• TASKS TO PERFORM
- a) Please set down the part of the OptiX memory thread starting at "Is it possible" and ending at "certain particular case.".
- b) In the OptiX memory thread, which OptiX version introduced BVH compaction and the "compact" BVH property?

• PAGE EXCERPT
Out of memory recovery


I am using Optix to load multiple models on the GPU to render them alternately without rebuilding the acceleration structure everytime. It works greatly until I try to load a model which will not fit in memory. An out of memory exception occurs, which is understandable, but I would like to be able to prevent this error from happening.
I have seen here https://devtalk.nvidia.com/default/topic/1045986/optix/issues-while-loading-big-textures-2-4gb-/ that it is not possible to recover from an out of memory exception and that we need to rebuild the optix context from scratch.
Is there a way to prevent this ? For example by estimating the space the acceleration structure will take on the GPU ?



Unfortunately, there is not currently a way to do this. We are working on features that will help with this in a future release. To mitigate this problem, you can try breaking your scene into smaller chunks. The out-of-memory problem usually occurs during Acceleration build. There is a chunk of temporary memory proportional to the size of your BVH which is allocated when you build an Acceleration. If you have a few medium sized BVHs instead of one large one, the high-water mark of your GPU memory usage can be significantly lower.



This won’t help you recover, but it might help you avoid the error. Try:

rtAccelerationSetProperty( accel, “compact”, “0” );

Compaction is there to reduce memory usage, but it may increase your high watermark temporarily.

By the way, BVH compaction and the “compact” BVH property are new and part of OptiX 6, this advice doesn’t apply if you’re using OptiX 5.1 or earlier.

You can find documentation of the BVH build properties in the Programming Guide here: http://raytracing-docs.nvidia.com/optix_6_0/guide_6_0/index.html#host#acceleration-structure-properties


Thanks, I will check this out.
Is it possible to estimate the space the acceleration structure may use depending on the size of the scene, even very roughly ? I did some test and the acceleration structure seems to vary between models, but I was hoping I could check the size of the vertices and triangles of the scene before building to determine if it will fit on the GPU using getAvailableDeviceMemory.

Currently, I just check if the memory use of the scene on CPU do not exceed a third of available memory on GPU, its working for most of models, but I guess it may fail on certain particular case.

I’m not sure I understand what you mean about checking the size of the vertices and triangles before building. Are you using the OptiX mesh sample code to load meshes? Normally, you will have the size of the vertices and index buffers before building, since those sizes need to be given to OptiX to create the buffers. If you’re using the OptiX mesh loader, you can get the mesh size information from the OptiXMesh class members, e.g., getNumVertices(), etc.

Are you using RTX hardware and OptiX 6, or some other combination? Are you using the geometryTriangles API for your meshes, or your own custom format & intersection program? You might experiment and see if using RT_GEOMETRY_FLAG_NO_SPLITTING with rtGeometrySetFlags() or rtGeometryTrianglesSetFlagsPerMaterial() makes any difference to your memory usage.

Your one-third rule of thumb makes sense. It is plausible that with compaction enabled (which is on by default), the temporary high watermark of an Acceleration Structure could be roughly 3x the size of the original mesh data, one copy for your data, one for the BVH, and one for compaction. After the build, usually two of those copies can be freed. With compaction disabled, the third compacted copy wouldn’t be allocated in the first place.

• SUPPLIED INFORMATION
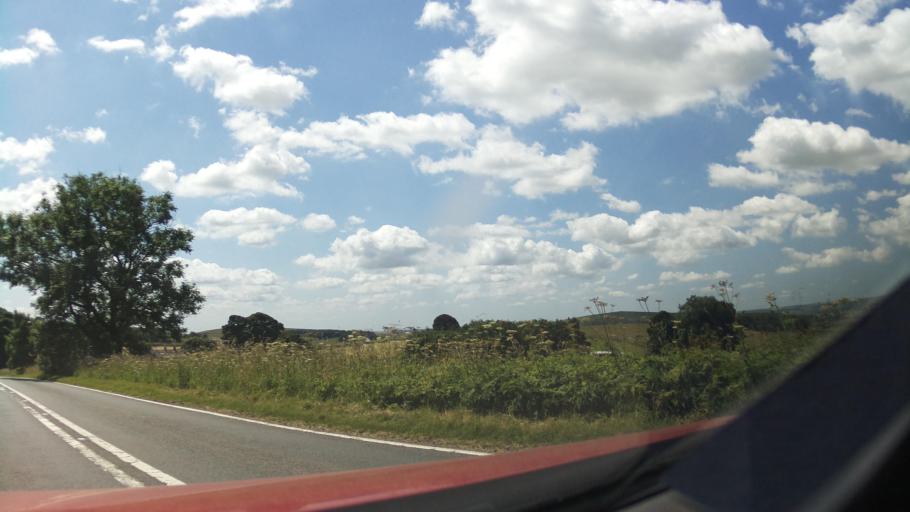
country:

• ANSWERS PROVIDED
- a)
Is it possible to estimate the space the acceleration structure may use depending on the size of the scene, even very roughly ? I did some test and the acceleration structure seems to vary between models, but I was hoping I could check the size of the vertices and triangles of the scene before building to determine if it will fit on the GPU using getAvailableDeviceMemory.

Currently, I just check if the memory use of the scene on CPU do not exceed a third of available memory on GPU, its working for most of models, but I guess it may fail on certain particular case.

- b) OptiX 6